Violence and threats against journalists have increased in recent years, and Cacho’s experience demonstrates the dual risk of judicial and extrajudicial harassment that Mexican writers and journalists are up against if they challenge local politicians, powerful businessmen or criminal elements (particularly drug-traffickers).

On 20 August 2007, journalist Eolo Pacheco, director of the newspaper El Regional del Sur, was attacked in Morelos, just south of Mexico City. As Pacheco was leaving the MVS radio station, where he hosts a news programme, he was abducted by three individuals who reportedly tied him up with his own jacket, forced him into a vehicle and drove him to Santa Catarina, on the outskirts of Tepoztlán, a picturesque village popular with tourists. He was then brutally beaten and threatened with murder.

When Pacheco filed a complaint about the incident with the Office of the local Attorney General (Procuraduría General de Justicia), he informed them that the attack was related to his work, since they had threatened him the entire time they held him captive.
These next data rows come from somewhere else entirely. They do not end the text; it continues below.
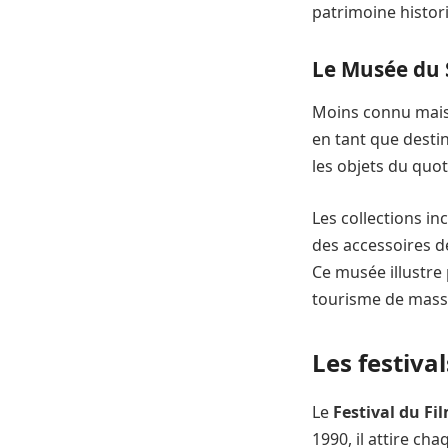
patrimoine histor
Le Musée du 
Moins connu mais 
en tant que destin
les objets du quot
Les collections in
des accessoires d
Ce musée illustre
tourisme de mass
Les festival
Le
Festival du Fi
1990, il attire c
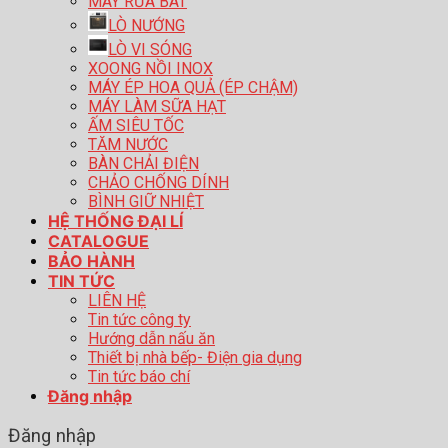
MÁY RỬA BÁT
LÒ NƯỚNG
LÒ VI SÓNG
XOONG NỒI INOX
MÁY ÉP HOA QUẢ (ÉP CHẬM)
MÁY LÀM SỮA HẠT
ẤM SIÊU TỐC
TĂM NƯỚC
BÀN CHẢI ĐIỆN
CHẢO CHỐNG DÍNH
BÌNH GIỮ NHIỆT
HỆ THỐNG ĐẠI LÍ
CATALOGUE
BẢO HÀNH
TIN TỨC
LIÊN HỆ
Tin tức công ty
Hướng dẫn nấu ăn
Thiết bị nhà bếp- Điện gia dụng
Tin tức báo chí
Đăng nhập
Đăng nhập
Local prosecutor Juan Manuel Ramírez Gama apparently claimed that the attack was an isolated incident, motivated by robbery.

This incident is just one of many similar ones brought to bear on journalists in Morelos state, some of whom have been dismissed from their jobs for criticising government policies that they consider harmful to the public. While in the southern state of Oaxaca, on 5 August 2007, a newspaper publisher was shot several times in what has been referred to as ‘payback’ for his coverage of theft and corruption allegedly involving the state-run oil company Pemex. He is still recovering from the attack.
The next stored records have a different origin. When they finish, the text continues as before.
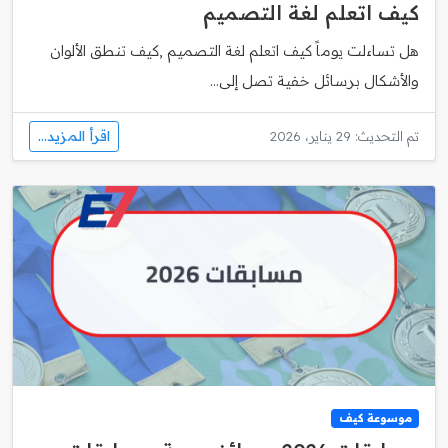
كيف اتعلم لغة التصميم
هل تساءلت يوماً كيف اتعلم لغة التصميم ,كيف تنطق الألوان
والأشكال برسائل خفية تصل إلى...
اقرأ المزيد...
تم التحديث: 29 يناير، 2026
موسوعة كيف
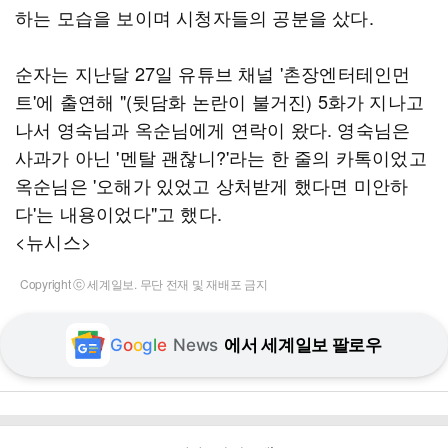
하는 모습을 보이며 시청자들의 공분을 샀다.
순자는 지난달 27일 유튜브 채널 '촌장엔터테인먼
트'에 출연해 "(뒷담화 논란이 불거진) 5화가 지나고
나서 영숙님과 옥순님에게 연락이 왔다. 영숙님은
사과가 아닌 '멘탈 괜찮니?'라는 한 줄의 카톡이었고
옥순님은 '오해가 있었고 상처받게 했다면 미안하
다'는 내용이었다"고 했다.
<뉴시스>
Copyright ⓒ 세계일보. 무단 전재 및 재배포 금지
G
o
o
g
l
e
News
에서 세계일보 팔로우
Although President Felipe Calderón has emphasised a ‘personal commitment to the work of the news media’, his government has not yet taken effective measures to ensure journalists’ safety whilst practising their profession. Mexico remains one of the most dangerous places in the world for media workers.

In April 2007 President Calderón signed into federal law the decriminalisation of defamation, libel and slander. However, as PEN explains, ‘the chief failing of the legislation is that it is only effective at the federal level and writers are still at risk of criminal prosecution for defamation under state laws’. Only three out of thirty-one states have amended their criminal codes in line with the federal legislation.

The writers’ organisation has recently launched a campaign calling for the federal, state and municipal authorities to take concrete steps to safeguard the life and rights of journalists in Mexico. They are calling for ‘the remaining twenty-eight states to give immediate effect to the federal repeal of criminal defamation’, and have urged the government to ‘strengthen the capacity of police forces at all levels to investigate abuses of press freedom’ and to bring to justice those who murder or threaten journalists.

Readers may like to send appeals expressing concern at the escalating intimidation of journalists in Morelos and elsewhere. Request a thorough investigation into the attack on Eolo Pacheco and seek assurances that those found responsible will be brought to justice.

Special Federal Prosecutor on Crimes against Journalists:
Dr Octavio Alberto Orellana Wiarco
Procuraduría General de la República
Av. Paseo de la Reforma #211-213
Col. Cuauhtémoc, Del. Cuauhtémoc, C.P. 06500,
México D.F., MEXICO
Fax: 011 52 55 53 46 09 08

Update: after last month’s issue had already gone to press we learned the good news that on 20 August 2007 Larisa Arap was released from the psychiatric hospital where she had been detained.